*** Opening MATERIAL FOR THIS EXERCISE ***

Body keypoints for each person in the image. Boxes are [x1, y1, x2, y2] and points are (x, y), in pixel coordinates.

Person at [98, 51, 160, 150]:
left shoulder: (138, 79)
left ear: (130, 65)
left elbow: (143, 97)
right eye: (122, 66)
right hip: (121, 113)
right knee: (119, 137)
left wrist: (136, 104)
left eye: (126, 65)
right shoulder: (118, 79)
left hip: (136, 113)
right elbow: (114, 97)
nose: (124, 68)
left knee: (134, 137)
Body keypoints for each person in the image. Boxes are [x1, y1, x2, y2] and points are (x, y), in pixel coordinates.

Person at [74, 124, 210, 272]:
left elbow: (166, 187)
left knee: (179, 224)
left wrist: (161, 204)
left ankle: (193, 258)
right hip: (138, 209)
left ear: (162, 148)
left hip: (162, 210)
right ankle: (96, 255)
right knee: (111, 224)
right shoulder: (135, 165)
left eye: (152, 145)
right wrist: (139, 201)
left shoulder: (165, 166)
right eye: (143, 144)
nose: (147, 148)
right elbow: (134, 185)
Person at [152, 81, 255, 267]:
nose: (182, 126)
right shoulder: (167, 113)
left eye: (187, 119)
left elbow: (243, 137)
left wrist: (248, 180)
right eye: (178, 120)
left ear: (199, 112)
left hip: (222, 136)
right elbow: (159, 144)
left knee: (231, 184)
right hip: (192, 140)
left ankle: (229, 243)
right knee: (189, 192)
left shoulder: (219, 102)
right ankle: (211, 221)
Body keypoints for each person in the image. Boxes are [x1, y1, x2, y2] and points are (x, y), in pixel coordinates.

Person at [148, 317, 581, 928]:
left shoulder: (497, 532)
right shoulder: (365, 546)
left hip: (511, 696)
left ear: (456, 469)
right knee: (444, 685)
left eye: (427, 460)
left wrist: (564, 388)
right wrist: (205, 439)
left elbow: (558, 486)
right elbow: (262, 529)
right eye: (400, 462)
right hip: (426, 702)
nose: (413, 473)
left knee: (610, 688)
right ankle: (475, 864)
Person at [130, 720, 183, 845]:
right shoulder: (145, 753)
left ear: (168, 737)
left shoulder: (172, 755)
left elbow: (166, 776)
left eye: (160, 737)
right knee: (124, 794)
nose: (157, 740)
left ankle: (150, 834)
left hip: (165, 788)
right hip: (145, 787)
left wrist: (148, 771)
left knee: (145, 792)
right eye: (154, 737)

*** Closing MATERIAL FOR THIS EXERCISE ***
*** Opening MATERIAL FOR THIS EXERCISE ***

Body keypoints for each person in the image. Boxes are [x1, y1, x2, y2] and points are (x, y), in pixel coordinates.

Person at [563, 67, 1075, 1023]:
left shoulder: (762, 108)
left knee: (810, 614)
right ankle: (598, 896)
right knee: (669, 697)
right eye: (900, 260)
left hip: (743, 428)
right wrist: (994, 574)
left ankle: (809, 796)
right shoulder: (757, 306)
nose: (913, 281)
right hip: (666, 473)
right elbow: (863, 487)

*** Closing MATERIAL FOR THIS EXERCISE ***

• **WORK INSTRUCTIONS**: What lines in the listing contain "knee"? Copy them all.

• **YOUR RESPONSE**:
right knee: (119, 137)
left knee: (134, 137)
left knee: (179, 224)
right knee: (111, 224)
left knee: (231, 184)
right knee: (189, 192)
right knee: (444, 685)
left knee: (610, 688)
right knee: (124, 794)
left knee: (145, 792)
left knee: (810, 614)
right knee: (669, 697)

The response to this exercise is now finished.